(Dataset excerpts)
::::

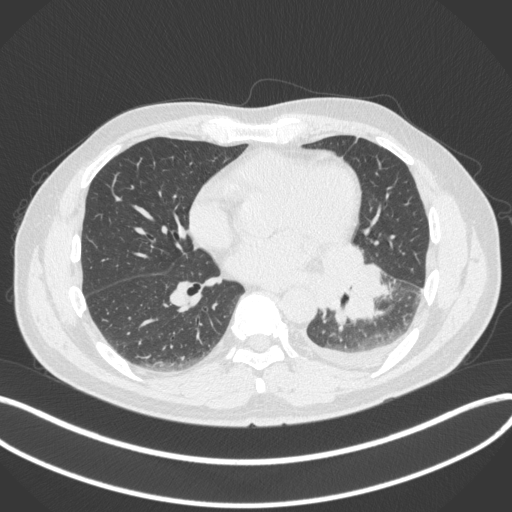
Chest CT, one axial slice. Reconstruction kernel B31f. Lung window (W 1500 / L -600 HU). 512 × 512 image matrix. Male patient, age 58 years. From the clinical record (not read from this slice): clinical TNM (as recorded): T3 N1 M1b.
Structures marked on this image (rectangle marked by the reading radiologist):
- lung tumour (recorded histology: small cell carcinoma): bounding box (x1, y1, x2, y2) in pixels: (315, 239, 386, 329)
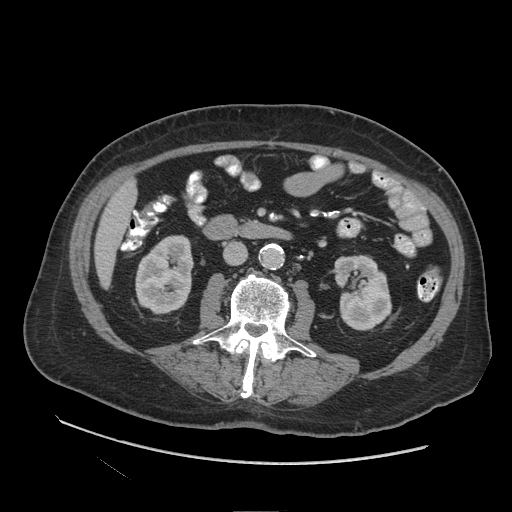
Contrast-enhanced abdominal CT (liver protocol), one axial slice. Position 26 of 109 along the scan axis. Reconstruction kernel STANDARD. 140 kVp. Soft-tissue window (W 400 / L 40 HU). 2.5 mm slice thickness. 512 × 512 image matrix, field of view 420 × 420 mm. Case-level facts recorded for this patient, not image findings: diagnosis: hepatocellular carcinoma (patient treated with transarterial chemoembolisation; whether this scan precedes or follows treatment is not stated here); TNM stage (as recorded): Stage-I; Child-Pugh class: A.
Outlined on this slice (semi-automatically segmented with operator editing):
- liver parenchyma outside the tumour (the mass and vessels are separate outlines, so this box may not span the whole liver): box from (x=94, y=179) to (x=136, y=287) px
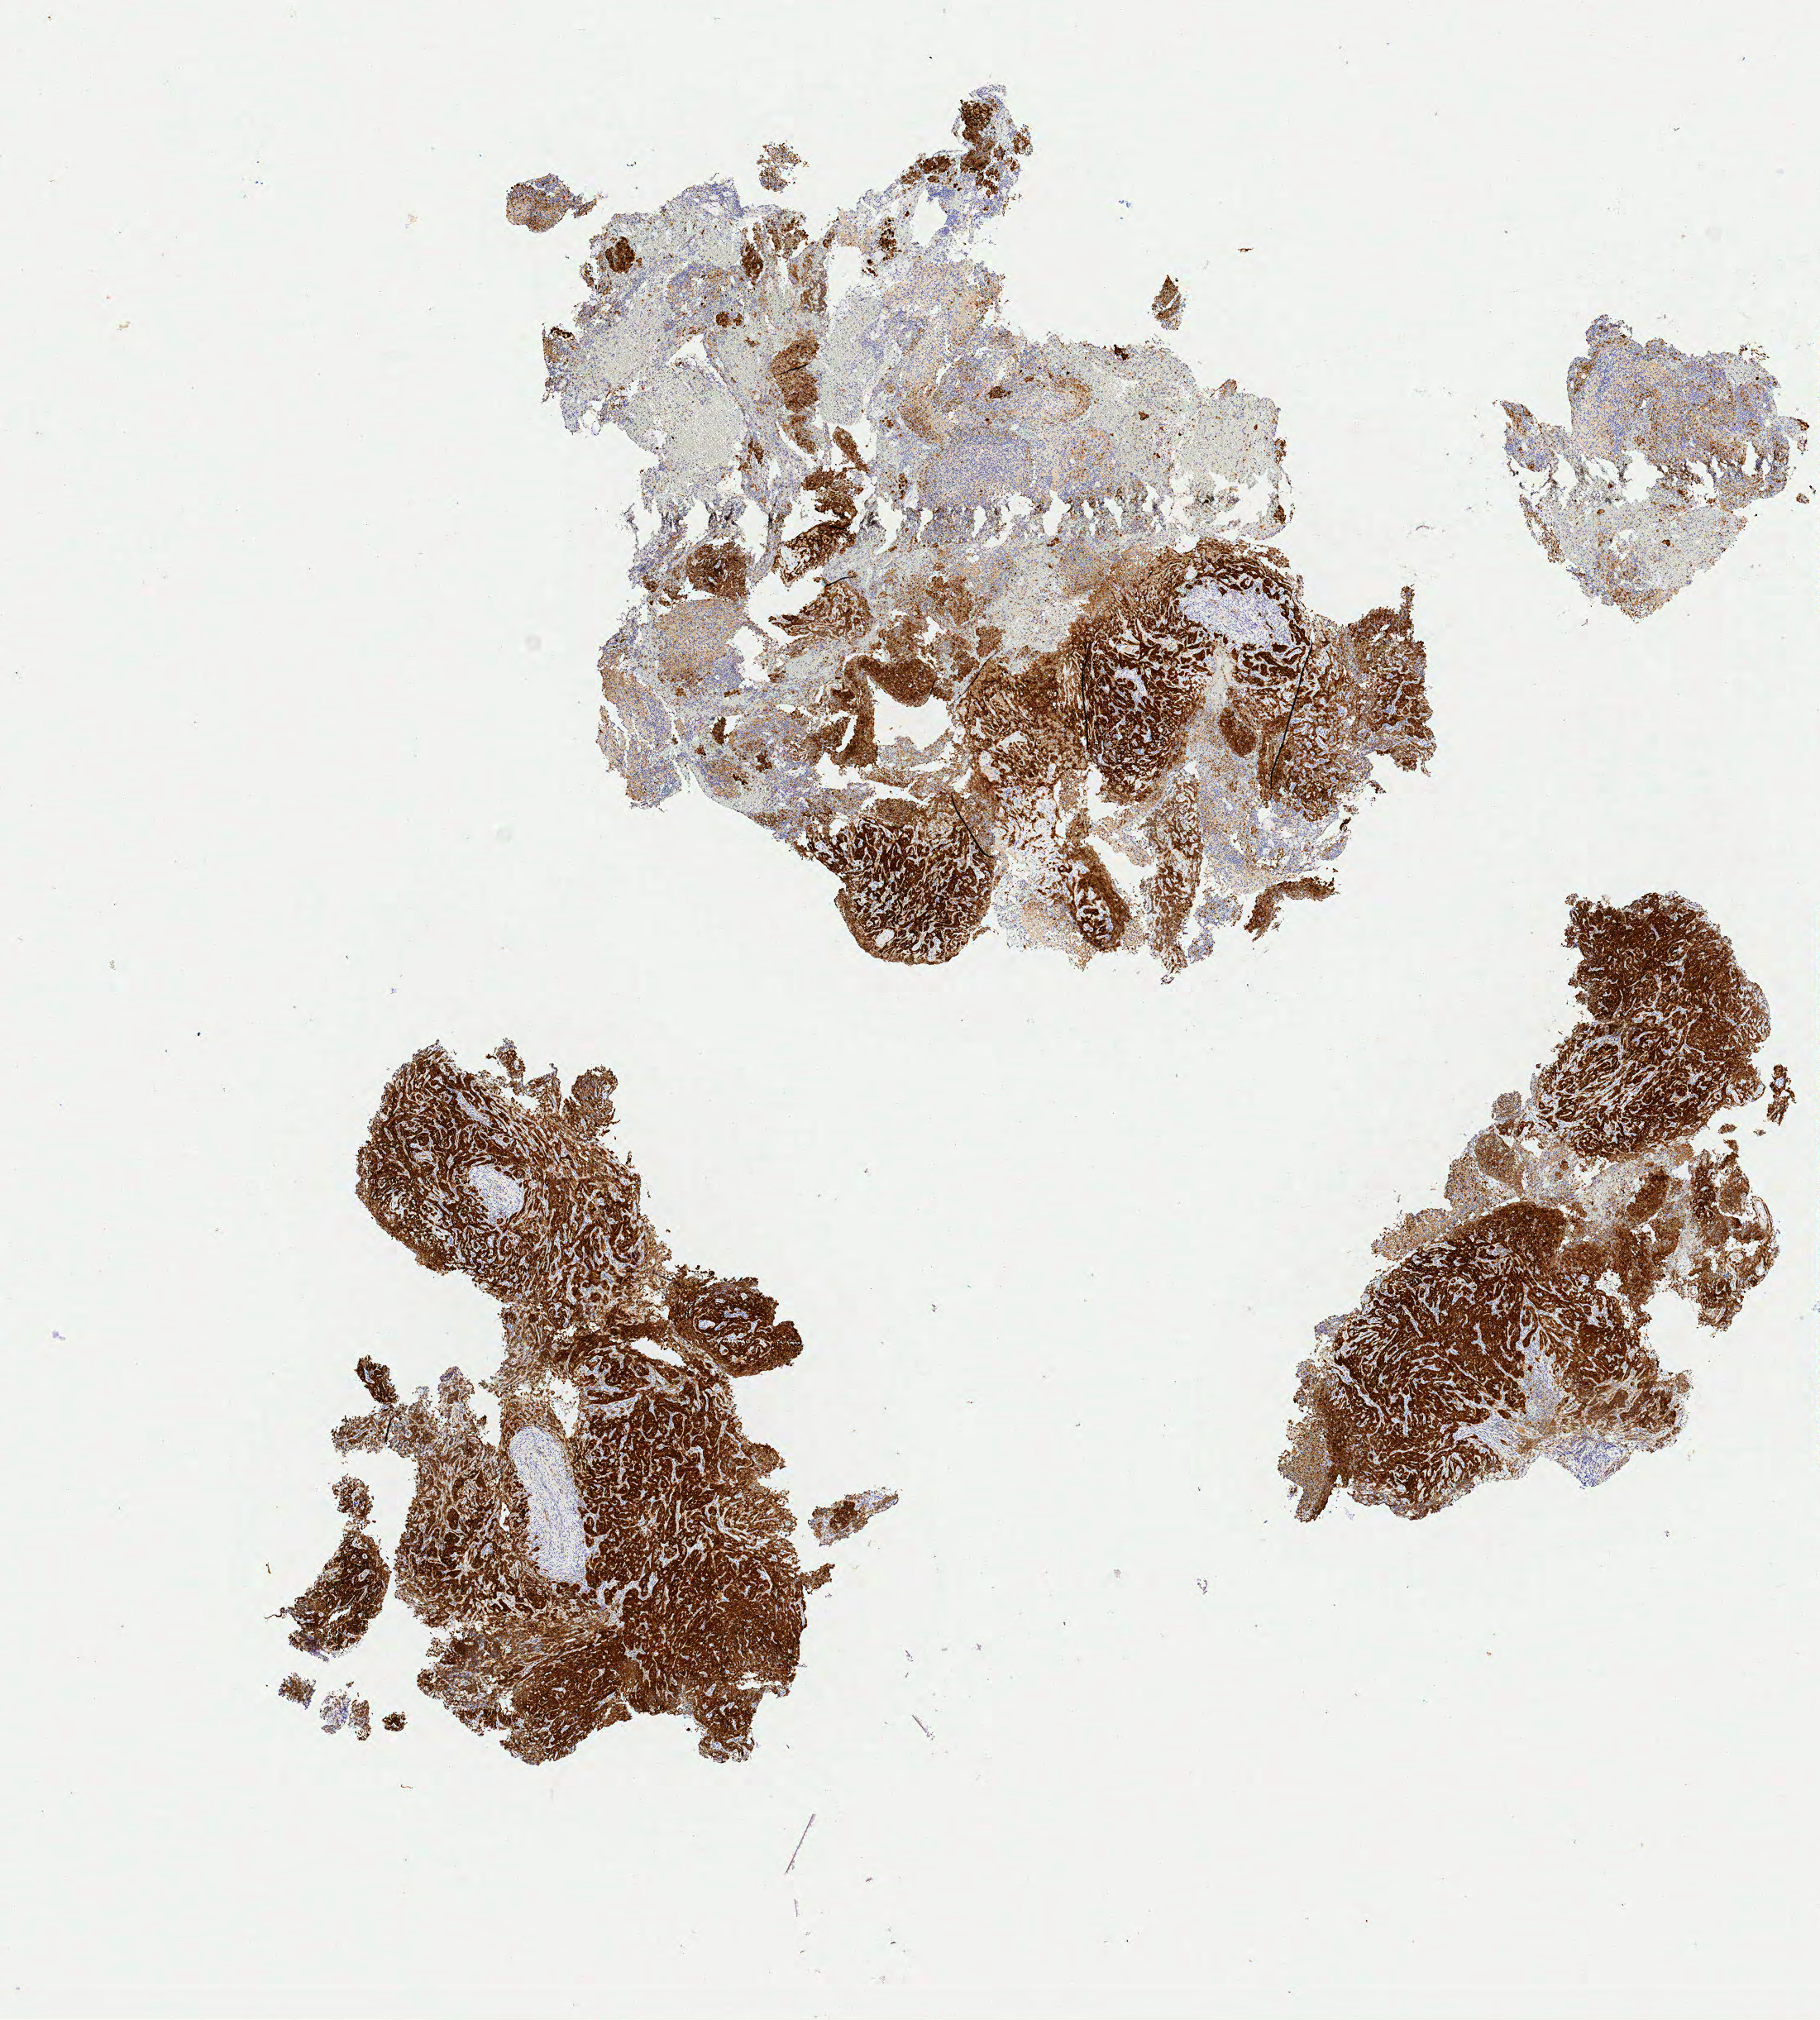
IHC for p16 (p16INK4a), whole-slide image, shown as a low-resolution overview of the whole scanned area (about 8.7 x 9.6 mm); specimen: tumor tissue; site: cervix. Patient: female, 41 years old.
Diagnosis: Squamous cell carcinoma, large cell, nonkeratinizing, NOS.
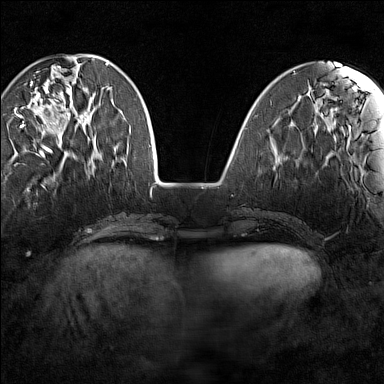
Breast MRI (dynamic contrast-enhanced), one axial slice; position 44 of 160 along the scan axis; dynamic contrast-enhanced series, time point 2 of 7 at this slice position (early post-contrast); 1.5 T; TE 1.8 ms, TR 5 ms; 384 × 384 image matrix. Female patient.
Outlined on this slice (semi-automatically segmented with operator editing):
- enhancing-tissue mask used for the functional tumour volume (all voxels passing the contrast-enhancement thresholds inside the analysis volume; usually the tumour): bounding box (x1, y1, x2, y2) in pixels: (18, 66, 88, 149)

::::

#### Your objective:
Every line above should be transcribed word for word; leave the pictures out.

#### Answer section:
Chest CT, one axial slice. Reconstruction kernel B31f. Lung window (W 1500 / L -600 HU). 512 × 512 image matrix. Male patient, age 58 years. From the clinical record (not read from this slice): clinical TNM (as recorded): T3 N1 M1b.
Structures marked on this image (rectangle marked by the reading radiologist):
- lung tumour (recorded histology: small cell carcinoma): bounding box (x1, y1, x2, y2) in pixels: (315, 239, 386, 329)
Contrast-enhanced abdominal CT (liver protocol), one axial slice. Position 26 of 109 along the scan axis. Reconstruction kernel STANDARD. 140 kVp. Soft-tissue window (W 400 / L 40 HU). 2.5 mm slice thickness. 512 × 512 image matrix, field of view 420 × 420 mm. Case-level facts recorded for this patient, not image findings: diagnosis: hepatocellular carcinoma (patient treated with transarterial chemoembolisation; whether this scan precedes or follows treatment is not stated here); TNM stage (as recorded): Stage-I; Child-Pugh class: A.
Outlined on this slice (semi-automatically segmented with operator editing):
- liver parenchyma outside the tumour (the mass and vessels are separate outlines, so this box may not span the whole liver): box from (x=94, y=179) to (x=136, y=287) px
IHC for p16 (p16INK4a), whole-slide image, shown as a low-resolution overview of the whole scanned area (about 8.7 x 9.6 mm); specimen: tumor tissue; site: cervix. Patient: female, 41 years old.
Diagnosis: Squamous cell carcinoma, large cell, nonkeratinizing, NOS.
Breast MRI (dynamic contrast-enhanced), one axial slice; position 44 of 160 along the scan axis; dynamic contrast-enhanced series, time point 2 of 7 at this slice position (early post-contrast); 1.5 T; TE 1.8 ms, TR 5 ms; 384 × 384 image matrix. Female patient.
Outlined on this slice (semi-automatically segmented with operator editing):
- enhancing-tissue mask used for the functional tumour volume (all voxels passing the contrast-enhancement thresholds inside the analysis volume; usually the tumour): bounding box (x1, y1, x2, y2) in pixels: (18, 66, 88, 149)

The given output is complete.